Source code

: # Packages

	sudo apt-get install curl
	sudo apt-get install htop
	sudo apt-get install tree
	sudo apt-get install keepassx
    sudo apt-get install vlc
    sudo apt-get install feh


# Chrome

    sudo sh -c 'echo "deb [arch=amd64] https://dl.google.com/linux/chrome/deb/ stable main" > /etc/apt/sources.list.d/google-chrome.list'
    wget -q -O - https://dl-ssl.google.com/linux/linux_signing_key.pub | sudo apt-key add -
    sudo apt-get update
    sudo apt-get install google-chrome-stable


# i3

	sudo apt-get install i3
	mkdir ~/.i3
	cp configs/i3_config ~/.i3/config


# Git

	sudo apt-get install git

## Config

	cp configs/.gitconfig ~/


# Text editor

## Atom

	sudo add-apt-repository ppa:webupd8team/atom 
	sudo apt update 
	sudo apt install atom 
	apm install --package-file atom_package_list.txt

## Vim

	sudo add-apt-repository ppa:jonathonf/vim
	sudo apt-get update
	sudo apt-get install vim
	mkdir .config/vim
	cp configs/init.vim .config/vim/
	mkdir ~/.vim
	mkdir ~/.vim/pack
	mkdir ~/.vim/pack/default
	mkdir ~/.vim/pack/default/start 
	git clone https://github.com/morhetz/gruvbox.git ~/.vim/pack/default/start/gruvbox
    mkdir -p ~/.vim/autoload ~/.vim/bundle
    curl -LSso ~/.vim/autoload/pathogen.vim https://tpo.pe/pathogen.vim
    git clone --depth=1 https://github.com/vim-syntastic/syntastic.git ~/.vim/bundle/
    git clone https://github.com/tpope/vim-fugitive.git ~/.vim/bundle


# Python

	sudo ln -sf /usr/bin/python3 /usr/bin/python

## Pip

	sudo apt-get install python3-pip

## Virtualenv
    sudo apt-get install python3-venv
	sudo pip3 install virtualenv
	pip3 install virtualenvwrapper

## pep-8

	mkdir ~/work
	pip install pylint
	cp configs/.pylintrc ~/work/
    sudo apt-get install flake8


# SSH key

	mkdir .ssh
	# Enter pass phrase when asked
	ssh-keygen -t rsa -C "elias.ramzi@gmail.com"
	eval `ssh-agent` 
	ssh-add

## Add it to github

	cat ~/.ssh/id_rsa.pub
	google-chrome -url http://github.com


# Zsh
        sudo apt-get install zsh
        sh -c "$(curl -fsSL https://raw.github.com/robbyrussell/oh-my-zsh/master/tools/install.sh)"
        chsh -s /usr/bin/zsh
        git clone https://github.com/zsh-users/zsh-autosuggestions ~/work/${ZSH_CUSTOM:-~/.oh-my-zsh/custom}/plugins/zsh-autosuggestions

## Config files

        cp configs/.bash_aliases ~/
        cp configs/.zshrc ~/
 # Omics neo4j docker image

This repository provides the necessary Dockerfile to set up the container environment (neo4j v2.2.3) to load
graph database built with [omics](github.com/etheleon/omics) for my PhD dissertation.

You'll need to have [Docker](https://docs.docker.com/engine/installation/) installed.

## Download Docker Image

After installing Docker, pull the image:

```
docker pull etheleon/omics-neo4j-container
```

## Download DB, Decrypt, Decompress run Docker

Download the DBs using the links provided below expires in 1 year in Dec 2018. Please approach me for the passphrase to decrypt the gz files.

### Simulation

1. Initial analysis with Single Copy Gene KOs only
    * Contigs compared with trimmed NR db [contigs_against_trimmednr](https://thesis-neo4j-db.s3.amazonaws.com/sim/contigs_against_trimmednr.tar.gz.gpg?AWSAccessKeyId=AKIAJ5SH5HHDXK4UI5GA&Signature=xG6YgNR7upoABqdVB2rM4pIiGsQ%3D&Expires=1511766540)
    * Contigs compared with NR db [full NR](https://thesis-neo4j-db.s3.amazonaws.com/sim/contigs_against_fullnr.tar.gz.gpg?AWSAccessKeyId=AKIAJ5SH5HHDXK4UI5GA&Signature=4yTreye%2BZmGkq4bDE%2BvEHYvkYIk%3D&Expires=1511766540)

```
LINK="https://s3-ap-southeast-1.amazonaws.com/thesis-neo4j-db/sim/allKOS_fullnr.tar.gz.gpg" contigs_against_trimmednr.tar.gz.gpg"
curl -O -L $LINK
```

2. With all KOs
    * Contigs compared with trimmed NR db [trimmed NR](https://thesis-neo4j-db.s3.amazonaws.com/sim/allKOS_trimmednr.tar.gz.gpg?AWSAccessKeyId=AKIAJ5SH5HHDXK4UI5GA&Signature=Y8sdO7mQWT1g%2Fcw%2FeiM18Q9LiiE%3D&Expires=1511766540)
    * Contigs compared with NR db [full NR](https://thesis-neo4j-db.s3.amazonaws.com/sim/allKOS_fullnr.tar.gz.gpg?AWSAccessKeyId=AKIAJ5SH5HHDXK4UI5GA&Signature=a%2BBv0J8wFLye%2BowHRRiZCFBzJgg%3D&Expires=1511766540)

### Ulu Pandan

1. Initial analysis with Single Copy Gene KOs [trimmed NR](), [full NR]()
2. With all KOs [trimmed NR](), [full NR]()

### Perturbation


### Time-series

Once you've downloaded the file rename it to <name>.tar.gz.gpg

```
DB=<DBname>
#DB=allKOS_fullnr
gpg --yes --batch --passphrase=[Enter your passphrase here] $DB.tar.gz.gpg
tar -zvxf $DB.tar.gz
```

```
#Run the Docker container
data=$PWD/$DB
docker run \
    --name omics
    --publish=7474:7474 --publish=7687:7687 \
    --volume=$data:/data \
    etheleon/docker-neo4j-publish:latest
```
#####
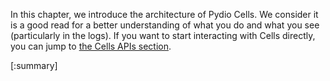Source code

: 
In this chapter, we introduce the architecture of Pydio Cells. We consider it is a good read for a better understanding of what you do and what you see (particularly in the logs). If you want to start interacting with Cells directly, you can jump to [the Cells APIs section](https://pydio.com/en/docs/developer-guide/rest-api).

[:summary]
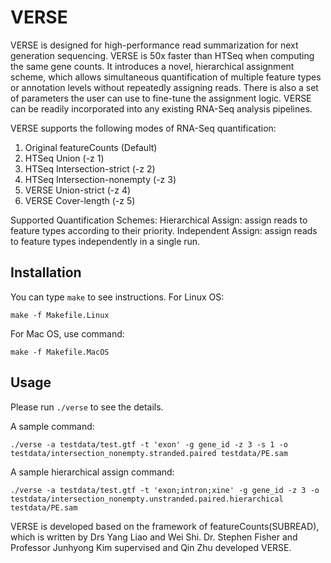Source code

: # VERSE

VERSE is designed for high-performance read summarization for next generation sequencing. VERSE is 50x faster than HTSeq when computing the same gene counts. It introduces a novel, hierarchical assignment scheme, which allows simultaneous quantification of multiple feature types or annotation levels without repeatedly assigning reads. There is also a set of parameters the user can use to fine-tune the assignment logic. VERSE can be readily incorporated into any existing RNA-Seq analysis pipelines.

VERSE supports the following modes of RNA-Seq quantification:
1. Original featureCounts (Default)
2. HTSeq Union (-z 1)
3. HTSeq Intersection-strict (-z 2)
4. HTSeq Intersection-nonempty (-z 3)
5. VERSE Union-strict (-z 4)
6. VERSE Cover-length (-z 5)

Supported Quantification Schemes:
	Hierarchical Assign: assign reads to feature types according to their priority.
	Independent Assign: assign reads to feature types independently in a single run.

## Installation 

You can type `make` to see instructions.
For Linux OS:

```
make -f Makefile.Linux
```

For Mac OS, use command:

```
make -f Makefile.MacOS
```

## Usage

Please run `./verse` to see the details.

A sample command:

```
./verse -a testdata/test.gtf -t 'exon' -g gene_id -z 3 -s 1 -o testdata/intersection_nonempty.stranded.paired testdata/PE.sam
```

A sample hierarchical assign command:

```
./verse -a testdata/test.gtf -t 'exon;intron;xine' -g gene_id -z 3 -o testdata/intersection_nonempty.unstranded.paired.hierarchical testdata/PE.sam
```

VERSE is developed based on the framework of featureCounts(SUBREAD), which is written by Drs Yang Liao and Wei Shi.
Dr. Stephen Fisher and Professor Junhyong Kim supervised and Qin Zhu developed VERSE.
#####
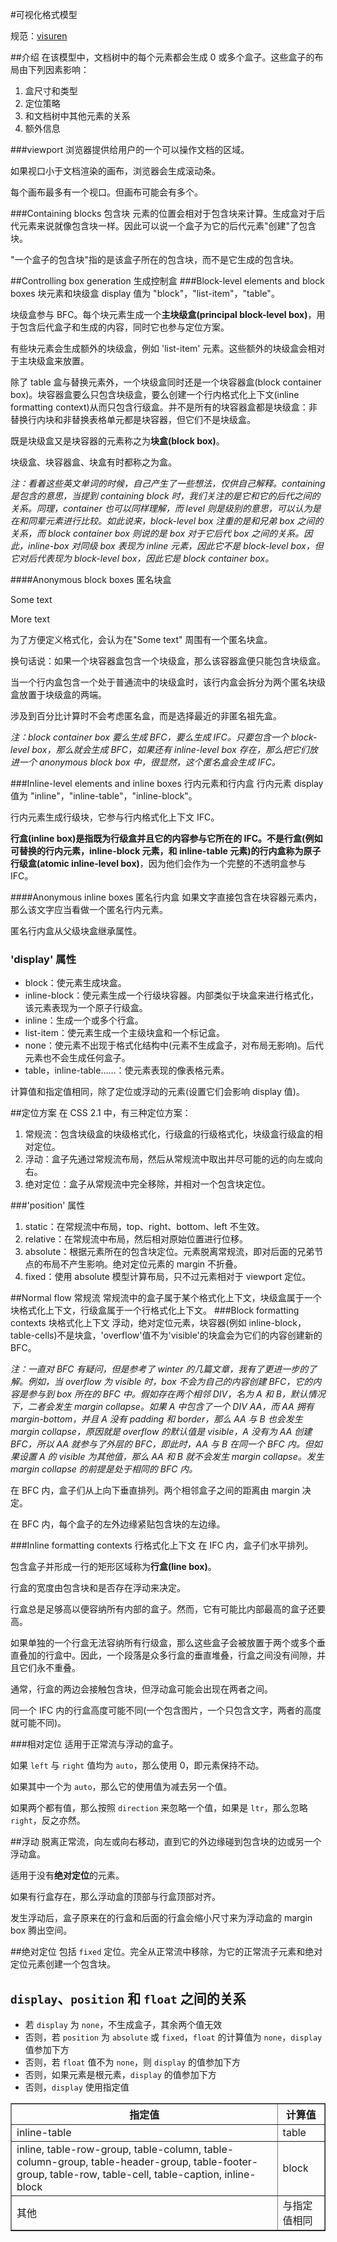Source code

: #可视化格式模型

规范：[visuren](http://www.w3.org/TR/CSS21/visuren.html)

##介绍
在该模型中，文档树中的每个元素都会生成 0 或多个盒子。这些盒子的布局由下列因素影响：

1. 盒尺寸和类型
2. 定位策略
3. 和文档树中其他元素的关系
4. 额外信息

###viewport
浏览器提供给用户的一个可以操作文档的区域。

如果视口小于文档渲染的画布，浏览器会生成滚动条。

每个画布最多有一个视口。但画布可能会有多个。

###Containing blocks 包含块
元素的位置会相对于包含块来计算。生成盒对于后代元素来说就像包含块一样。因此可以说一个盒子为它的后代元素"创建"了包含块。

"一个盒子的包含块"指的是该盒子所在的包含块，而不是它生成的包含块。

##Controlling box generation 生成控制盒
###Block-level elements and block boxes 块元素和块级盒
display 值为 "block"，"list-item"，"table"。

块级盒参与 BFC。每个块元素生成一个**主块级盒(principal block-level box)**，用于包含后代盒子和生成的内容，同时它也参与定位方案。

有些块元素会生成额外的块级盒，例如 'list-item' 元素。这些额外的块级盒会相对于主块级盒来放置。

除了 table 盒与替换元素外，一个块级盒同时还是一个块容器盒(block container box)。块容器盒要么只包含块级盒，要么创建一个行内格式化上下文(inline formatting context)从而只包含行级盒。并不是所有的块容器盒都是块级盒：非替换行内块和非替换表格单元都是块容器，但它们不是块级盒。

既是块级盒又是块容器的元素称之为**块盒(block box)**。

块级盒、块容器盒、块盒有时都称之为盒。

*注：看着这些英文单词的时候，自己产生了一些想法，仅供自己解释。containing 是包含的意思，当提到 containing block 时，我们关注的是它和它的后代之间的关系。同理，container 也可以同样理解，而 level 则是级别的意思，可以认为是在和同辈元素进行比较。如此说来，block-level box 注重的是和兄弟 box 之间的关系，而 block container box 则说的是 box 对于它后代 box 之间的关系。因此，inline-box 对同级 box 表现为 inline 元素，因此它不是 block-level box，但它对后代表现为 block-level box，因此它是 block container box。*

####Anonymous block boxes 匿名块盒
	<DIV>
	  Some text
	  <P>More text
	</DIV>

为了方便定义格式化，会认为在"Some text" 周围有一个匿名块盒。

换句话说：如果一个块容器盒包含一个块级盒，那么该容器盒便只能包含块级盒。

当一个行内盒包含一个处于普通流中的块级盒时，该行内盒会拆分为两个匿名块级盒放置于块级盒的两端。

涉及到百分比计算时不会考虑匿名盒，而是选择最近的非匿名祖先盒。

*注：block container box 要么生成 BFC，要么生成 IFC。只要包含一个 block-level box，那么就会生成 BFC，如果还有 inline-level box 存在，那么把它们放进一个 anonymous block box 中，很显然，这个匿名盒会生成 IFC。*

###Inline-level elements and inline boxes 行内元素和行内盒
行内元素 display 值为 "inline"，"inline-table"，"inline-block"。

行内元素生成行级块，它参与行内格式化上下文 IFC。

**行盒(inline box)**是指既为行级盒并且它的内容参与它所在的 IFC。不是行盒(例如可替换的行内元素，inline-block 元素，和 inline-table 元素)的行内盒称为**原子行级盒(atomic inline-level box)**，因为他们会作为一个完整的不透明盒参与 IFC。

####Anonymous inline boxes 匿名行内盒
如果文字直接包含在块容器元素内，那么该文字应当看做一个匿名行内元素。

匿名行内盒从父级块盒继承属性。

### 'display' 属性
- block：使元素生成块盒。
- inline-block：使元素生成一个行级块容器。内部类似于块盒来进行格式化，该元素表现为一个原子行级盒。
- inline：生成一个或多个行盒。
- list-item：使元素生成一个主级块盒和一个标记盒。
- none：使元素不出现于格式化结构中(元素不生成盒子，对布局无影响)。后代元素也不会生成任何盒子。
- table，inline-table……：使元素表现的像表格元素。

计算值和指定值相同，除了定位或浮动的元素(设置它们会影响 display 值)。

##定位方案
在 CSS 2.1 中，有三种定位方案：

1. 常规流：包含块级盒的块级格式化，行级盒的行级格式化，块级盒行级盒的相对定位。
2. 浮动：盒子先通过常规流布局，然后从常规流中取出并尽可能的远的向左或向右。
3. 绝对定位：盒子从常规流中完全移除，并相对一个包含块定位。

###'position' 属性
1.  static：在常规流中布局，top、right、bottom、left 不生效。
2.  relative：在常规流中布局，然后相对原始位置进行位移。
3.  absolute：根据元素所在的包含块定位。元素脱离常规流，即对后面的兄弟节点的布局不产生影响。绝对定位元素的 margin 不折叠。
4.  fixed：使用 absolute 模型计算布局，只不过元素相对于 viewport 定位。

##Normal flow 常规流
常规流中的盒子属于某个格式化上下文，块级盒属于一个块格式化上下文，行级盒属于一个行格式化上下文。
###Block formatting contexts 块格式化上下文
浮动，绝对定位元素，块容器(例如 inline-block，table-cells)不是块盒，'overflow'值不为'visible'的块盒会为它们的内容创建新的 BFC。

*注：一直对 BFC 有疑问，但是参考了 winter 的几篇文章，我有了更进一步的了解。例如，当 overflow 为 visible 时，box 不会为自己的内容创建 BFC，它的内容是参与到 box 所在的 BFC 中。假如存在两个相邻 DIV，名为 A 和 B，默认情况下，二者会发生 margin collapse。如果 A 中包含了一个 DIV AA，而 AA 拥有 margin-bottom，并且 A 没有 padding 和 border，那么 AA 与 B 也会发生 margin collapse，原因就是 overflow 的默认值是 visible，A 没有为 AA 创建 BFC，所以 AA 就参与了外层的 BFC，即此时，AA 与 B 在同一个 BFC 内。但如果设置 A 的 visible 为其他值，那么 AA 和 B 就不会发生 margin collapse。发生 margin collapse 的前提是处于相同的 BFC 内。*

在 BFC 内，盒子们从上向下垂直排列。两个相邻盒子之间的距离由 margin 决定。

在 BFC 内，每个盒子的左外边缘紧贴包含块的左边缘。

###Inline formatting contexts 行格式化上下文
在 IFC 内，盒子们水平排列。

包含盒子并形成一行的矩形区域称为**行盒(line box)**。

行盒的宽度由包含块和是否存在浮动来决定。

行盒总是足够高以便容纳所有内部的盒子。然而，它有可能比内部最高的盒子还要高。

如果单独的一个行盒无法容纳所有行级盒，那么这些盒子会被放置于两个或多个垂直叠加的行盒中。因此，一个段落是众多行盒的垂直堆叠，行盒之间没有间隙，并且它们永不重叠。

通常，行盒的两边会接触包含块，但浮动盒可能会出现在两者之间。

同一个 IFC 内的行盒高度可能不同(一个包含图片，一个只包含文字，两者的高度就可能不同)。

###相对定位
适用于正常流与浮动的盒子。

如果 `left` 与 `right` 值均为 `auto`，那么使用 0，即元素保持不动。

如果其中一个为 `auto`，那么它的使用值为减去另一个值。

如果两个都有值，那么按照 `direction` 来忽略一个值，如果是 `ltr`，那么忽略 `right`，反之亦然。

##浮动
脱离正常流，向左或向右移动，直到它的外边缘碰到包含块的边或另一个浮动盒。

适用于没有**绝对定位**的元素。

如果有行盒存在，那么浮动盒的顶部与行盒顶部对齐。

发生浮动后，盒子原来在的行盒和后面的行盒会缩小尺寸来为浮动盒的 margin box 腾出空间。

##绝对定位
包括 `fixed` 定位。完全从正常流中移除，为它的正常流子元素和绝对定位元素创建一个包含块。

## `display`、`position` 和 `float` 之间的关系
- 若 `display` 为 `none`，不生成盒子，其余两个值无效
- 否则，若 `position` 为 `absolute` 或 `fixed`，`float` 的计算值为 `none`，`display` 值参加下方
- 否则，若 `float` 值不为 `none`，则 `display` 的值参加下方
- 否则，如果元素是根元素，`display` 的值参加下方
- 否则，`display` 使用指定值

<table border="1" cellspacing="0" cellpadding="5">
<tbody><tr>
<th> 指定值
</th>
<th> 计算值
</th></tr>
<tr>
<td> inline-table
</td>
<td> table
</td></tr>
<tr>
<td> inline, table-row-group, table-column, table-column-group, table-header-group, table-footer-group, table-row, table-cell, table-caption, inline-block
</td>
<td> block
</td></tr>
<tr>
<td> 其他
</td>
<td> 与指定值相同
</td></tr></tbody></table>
#####
[WHAT YOU HAVE TO DO]: What you give back should be only the lines of the records above, starting at the line with "cp configs/.gitconfig ~/" and ending at the line with "git clone https://github.com/tpope/vim-fugitive.git", restated word for word.

[RESULT OF THE TASK]:
	cp configs/.gitconfig ~/


# Text editor

## Atom

	sudo add-apt-repository ppa:webupd8team/atom 
	sudo apt update 
	sudo apt install atom 
	apm install --package-file atom_package_list.txt

## Vim

	sudo add-apt-repository ppa:jonathonf/vim
	sudo apt-get update
	sudo apt-get install vim
	mkdir .config/vim
	cp configs/init.vim .config/vim/
	mkdir ~/.vim
	mkdir ~/.vim/pack
	mkdir ~/.vim/pack/default
	mkdir ~/.vim/pack/default/start 
	git clone https://github.com/morhetz/gruvbox.git ~/.vim/pack/default/start/gruvbox
    mkdir -p ~/.vim/autoload ~/.vim/bundle
    curl -LSso ~/.vim/autoload/pathogen.vim https://tpo.pe/pathogen.vim
    git clone --depth=1 https://github.com/vim-syntastic/syntastic.git ~/.vim/bundle/
    git clone https://github.com/tpope/vim-fugitive.git ~/.vim/bundle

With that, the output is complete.